Research on human genetic variation has for implications medication development. As the patterns and meaning of this variation are further illuminated, there is the potential for better-tailored treatments that minimize adverse events and maximize efficacy for an individual or group. Medications intended for a specific racial group have been approved or investigated in cardiology, oncology, neurology, and other areas of medicine.1
As technology improves, the medical advancements toward further personalized medicine are expected by some to be swift. However, as the promises of personalized medicines are many, research is also needed to understand behavioral reactions to personalized treatment options and develop approaches that facilitate the appropriate use of these technologies.

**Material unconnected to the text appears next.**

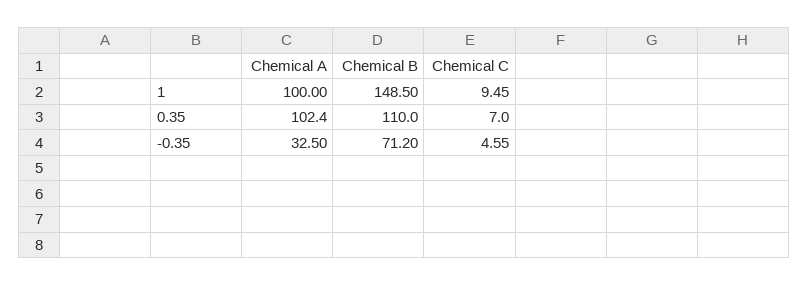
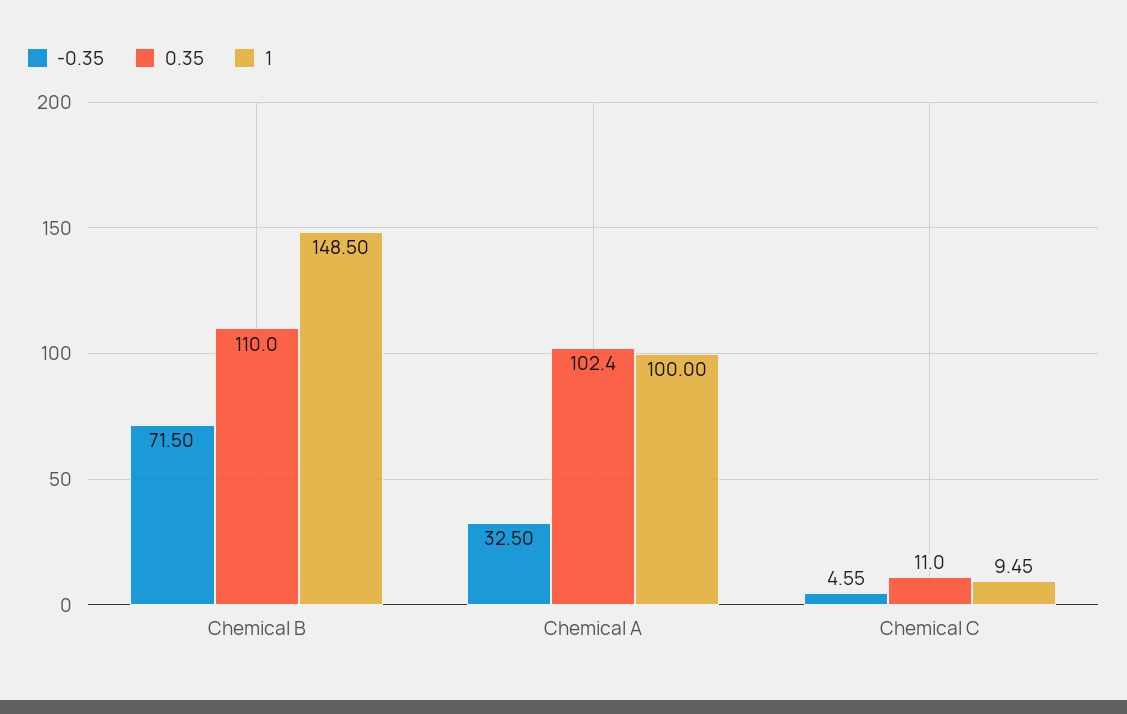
0.35, Chemical C: 7 -> 11
-0.35, Chemical B: 71.2 -> 71.5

There has been exploratory investigation into patients’ receptivity to personalized medicine approaches.2–6
Focus group studies indicate a suspicion of race-based therapeutics, with the meaning of this approach differing for those in the racial majority versus minority.3,4
For example, one study (number of focus groups = 25; number of survey participants = 224) found high levels of public suspicion of race-based medicine, which varied by respondent race. Approximately 40%, 60%, and 90% of white, African American, and multiracial participants, respectively, reported “very suspicious” or “moderately suspicious” attitudes regarding the safety and effectiveness of a drug designed for African Americans only.3
Regarding genetically personalized medicine (GPM), participants generally express openness to DNA-based tailoring options that are expected to reduce side effects and increase efficacy. However, concerns include privacy, the potential for discrimination, and cost.4–6
Trust is often mentioned as a crucial dimension to the acceptance of unfamiliar tailoring approaches.3,4
Trust is an essential concept in medicine that stems from the vulnerability inherent in needing guidance from a physician to treat an illness.7
Trust can be defined as an “optimistic acceptance of a vulnerable situation in which the truster believes the trustee will care for the truster’s interests.”8
Trust is associated with many important health outcomes, including adherence.9,10
Physicians’ communication and behavior impact patients’ trust (e.g., elicitation of patient’s illness experience is associated with increased trust).11,12
In addition, there is some evidence that trust is lower among racial minorities,13
although the demographic composition (e.g., degree to which race and socioeconomic status are associated in the study sample) and specific context (e.g., history of race relations in a certain region) of a study setting can affect this relationship.14
Respect is a conceptually related, yet distinct, construct that refers to the recognition of the unconditional value of patients as persons and itself is independently associated with adherence.15
The theoretical framework for this study was informed by the model of relationship-centered care16
and the risk information seeking and processing theory.17
Relationship quality as a modifying factor in personalized medicine acceptance was a theme found in exploratory studies on the topic.3,4
This caused us to consider theories that reflect the moral dimensions and interpersonal influence in doctor-patient relationships. The model of relationship-centered care is one such model and emphasizes the personhood of both patient and physician.16
The perceived acknowledgment of this personhood may be diminished or illuminated with group or DNA-based tailoring approaches; perceived respect from the vignette physician was included in the measurements to capture this variation. The risk information seeking and processing theory further describes factors that influence the extent to which patients rely on physician advice in decision making.17
Along with the model of relationship-centered care, this theory further underscored the role for trust and also lead to the inclusion of belief in medication efficacy and intention to adhere.
With this theoretical underpinning as background, the broad objective of this study was to assess the association of conventional, race-based, or GPM approaches on participant’s responses regarding emotion, belief in medication efficacy, respect, trust, and adherence intention. We hypothesized that participants would have the most negative ratings of race-based medicine vignettes and the most positive ratings of conventional medicine vignettes. We also hypothesized that minorities would have more negative ratings of the race-based medicine vignettes based on the qualitative finding on this topic. Current and historical inequities were listed among reasons for more negative appraisals among minorities in the qualitative literature. This is among the first quantitative investigations on this topic to our knowledge.